Please rewrite only the records from the line with "pose: elev=193.8 azim=330.6" to the line with "Dot at: (253, 281)", changing "pose" to "camera" and leaving everything else unchanged.

### [Raw data]
• • • • • • •

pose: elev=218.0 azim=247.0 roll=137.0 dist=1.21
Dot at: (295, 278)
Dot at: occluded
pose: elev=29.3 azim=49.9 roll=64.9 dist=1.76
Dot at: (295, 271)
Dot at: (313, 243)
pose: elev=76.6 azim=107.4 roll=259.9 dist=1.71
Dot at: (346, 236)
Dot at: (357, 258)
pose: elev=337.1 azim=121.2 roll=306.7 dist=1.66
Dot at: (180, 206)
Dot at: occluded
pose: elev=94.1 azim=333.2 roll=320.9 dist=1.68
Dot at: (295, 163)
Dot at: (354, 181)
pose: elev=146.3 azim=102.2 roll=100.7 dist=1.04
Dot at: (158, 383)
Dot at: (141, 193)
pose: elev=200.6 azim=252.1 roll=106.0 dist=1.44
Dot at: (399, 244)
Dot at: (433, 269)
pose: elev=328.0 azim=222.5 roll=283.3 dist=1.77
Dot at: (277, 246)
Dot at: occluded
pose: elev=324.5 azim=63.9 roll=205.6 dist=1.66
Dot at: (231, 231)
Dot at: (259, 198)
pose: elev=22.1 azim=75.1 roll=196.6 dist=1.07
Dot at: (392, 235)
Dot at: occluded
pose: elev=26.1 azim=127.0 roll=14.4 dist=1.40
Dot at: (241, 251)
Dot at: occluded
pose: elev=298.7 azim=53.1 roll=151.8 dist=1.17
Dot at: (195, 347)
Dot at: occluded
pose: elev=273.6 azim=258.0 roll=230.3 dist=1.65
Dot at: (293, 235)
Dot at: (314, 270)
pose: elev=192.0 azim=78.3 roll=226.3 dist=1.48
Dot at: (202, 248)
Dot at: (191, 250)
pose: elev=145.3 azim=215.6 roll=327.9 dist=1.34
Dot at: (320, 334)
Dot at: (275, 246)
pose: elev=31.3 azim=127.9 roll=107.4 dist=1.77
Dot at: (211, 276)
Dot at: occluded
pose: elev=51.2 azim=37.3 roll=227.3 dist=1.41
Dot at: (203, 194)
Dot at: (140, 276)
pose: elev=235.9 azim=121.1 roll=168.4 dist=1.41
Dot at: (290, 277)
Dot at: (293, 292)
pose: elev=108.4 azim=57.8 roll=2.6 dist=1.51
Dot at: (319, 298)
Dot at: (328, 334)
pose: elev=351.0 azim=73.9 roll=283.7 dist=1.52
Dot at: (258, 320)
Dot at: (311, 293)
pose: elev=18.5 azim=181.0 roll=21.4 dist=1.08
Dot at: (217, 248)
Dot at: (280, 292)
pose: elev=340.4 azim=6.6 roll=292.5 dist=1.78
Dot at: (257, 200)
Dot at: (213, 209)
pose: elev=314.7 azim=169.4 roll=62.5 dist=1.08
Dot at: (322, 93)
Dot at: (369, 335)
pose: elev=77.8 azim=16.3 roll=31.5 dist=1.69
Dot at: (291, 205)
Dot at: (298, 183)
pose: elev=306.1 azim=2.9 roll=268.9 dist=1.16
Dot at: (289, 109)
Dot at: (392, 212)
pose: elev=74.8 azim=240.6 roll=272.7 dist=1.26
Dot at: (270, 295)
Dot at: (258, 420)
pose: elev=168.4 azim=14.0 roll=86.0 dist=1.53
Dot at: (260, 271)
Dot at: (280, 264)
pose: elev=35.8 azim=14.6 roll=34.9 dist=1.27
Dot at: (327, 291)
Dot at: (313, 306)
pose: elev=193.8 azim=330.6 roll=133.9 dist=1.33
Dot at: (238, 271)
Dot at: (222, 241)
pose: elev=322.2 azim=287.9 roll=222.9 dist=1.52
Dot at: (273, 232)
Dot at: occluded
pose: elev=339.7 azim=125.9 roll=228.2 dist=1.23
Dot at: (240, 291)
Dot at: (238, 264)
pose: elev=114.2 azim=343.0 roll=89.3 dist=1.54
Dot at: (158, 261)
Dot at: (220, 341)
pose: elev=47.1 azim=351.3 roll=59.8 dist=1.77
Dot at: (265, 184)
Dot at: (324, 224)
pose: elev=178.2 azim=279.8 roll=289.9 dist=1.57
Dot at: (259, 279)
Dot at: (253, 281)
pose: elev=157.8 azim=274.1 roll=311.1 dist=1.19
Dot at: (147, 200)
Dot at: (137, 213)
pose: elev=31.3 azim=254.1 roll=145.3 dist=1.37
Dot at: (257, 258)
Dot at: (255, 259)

• • • • • • •

### [Solution to the exercise]
camera: elev=193.8 azim=330.6 roll=133.9 dist=1.33
Dot at: (238, 271)
Dot at: (222, 241)
camera: elev=322.2 azim=287.9 roll=222.9 dist=1.52
Dot at: (273, 232)
Dot at: occluded
camera: elev=339.7 azim=125.9 roll=228.2 dist=1.23
Dot at: (240, 291)
Dot at: (238, 264)
camera: elev=114.2 azim=343.0 roll=89.3 dist=1.54
Dot at: (158, 261)
Dot at: (220, 341)
camera: elev=47.1 azim=351.3 roll=59.8 dist=1.77
Dot at: (265, 184)
Dot at: (324, 224)
camera: elev=178.2 azim=279.8 roll=289.9 dist=1.57
Dot at: (259, 279)
Dot at: (253, 281)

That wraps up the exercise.